Data shown
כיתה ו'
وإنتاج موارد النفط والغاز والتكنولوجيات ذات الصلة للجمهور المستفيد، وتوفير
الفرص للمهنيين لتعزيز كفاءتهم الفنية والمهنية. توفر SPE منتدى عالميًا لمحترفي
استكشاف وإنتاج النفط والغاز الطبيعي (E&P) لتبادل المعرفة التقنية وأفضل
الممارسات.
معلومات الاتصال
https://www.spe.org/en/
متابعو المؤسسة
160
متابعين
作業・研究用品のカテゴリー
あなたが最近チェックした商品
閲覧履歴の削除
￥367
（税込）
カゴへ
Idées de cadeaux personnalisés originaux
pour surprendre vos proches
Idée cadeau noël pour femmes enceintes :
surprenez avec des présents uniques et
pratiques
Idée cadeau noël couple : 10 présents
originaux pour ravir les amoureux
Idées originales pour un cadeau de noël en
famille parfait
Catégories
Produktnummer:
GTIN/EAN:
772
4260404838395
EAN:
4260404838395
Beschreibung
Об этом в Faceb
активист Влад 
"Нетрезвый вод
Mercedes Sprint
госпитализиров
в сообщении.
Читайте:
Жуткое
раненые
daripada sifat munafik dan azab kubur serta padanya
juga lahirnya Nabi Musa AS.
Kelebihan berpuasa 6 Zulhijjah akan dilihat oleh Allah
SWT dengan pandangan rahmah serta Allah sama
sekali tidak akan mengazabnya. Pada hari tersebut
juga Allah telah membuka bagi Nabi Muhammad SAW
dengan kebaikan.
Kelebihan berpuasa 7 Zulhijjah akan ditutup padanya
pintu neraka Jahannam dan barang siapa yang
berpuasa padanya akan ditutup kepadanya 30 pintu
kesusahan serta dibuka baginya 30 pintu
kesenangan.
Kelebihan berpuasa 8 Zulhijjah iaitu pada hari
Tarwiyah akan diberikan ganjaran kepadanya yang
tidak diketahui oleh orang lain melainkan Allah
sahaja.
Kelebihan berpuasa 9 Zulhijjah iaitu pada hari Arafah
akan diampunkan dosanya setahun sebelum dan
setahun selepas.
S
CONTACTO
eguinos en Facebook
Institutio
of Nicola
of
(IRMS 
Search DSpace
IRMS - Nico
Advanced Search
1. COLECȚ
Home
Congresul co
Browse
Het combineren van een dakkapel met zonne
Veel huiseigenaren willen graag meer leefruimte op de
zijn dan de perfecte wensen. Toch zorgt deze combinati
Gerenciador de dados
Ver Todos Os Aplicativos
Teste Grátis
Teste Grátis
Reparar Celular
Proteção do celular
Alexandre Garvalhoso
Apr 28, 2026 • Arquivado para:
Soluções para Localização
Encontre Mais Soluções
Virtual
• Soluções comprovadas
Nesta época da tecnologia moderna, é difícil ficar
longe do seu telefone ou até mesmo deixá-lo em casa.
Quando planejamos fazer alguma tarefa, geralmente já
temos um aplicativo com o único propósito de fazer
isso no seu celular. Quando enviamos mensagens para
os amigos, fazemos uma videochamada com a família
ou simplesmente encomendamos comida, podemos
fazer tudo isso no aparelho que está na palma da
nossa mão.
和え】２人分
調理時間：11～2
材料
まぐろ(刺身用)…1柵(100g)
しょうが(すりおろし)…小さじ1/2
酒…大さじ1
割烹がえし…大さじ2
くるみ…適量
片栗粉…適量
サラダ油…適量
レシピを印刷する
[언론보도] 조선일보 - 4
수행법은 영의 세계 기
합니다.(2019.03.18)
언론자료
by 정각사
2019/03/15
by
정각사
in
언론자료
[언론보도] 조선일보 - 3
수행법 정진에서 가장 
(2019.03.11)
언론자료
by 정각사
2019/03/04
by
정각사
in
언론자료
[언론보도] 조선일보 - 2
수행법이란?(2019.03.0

What you will do
Copy every line of the records above, starting with the first, up to and including the line containing "pintu neraka Jahannam dan barang siapa yang".

Written solution
כיתה ו'
وإنتاج موارد النفط والغاز والتكنولوجيات ذات الصلة للجمهور المستفيد، وتوفير
الفرص للمهنيين لتعزيز كفاءتهم الفنية والمهنية. توفر SPE منتدى عالميًا لمحترفي
استكشاف وإنتاج النفط والغاز الطبيعي (E&P) لتبادل المعرفة التقنية وأفضل
الممارسات.
معلومات الاتصال
https://www.spe.org/en/
متابعو المؤسسة
160
متابعين
作業・研究用品のカテゴリー
あなたが最近チェックした商品
閲覧履歴の削除
￥367
（税込）
カゴへ
Idées de cadeaux personnalisés originaux
pour surprendre vos proches
Idée cadeau noël pour femmes enceintes :
surprenez avec des présents uniques et
pratiques
Idée cadeau noël couple : 10 présents
originaux pour ravir les amoureux
Idées originales pour un cadeau de noël en
famille parfait
Catégories
Produktnummer:
GTIN/EAN:
772
4260404838395
EAN:
4260404838395
Beschreibung
Об этом в Faceb
активист Влад 
"Нетрезвый вод
Mercedes Sprint
госпитализиров
в сообщении.
Читайте:
Жуткое
раненые
daripada sifat munafik dan azab kubur serta padanya
juga lahirnya Nabi Musa AS.
Kelebihan berpuasa 6 Zulhijjah akan dilihat oleh Allah
SWT dengan pandangan rahmah serta Allah sama
sekali tidak akan mengazabnya. Pada hari tersebut
juga Allah telah membuka bagi Nabi Muhammad SAW
dengan kebaikan.
Kelebihan berpuasa 7 Zulhijjah akan ditutup padanya
pintu neraka Jahannam dan barang siapa yang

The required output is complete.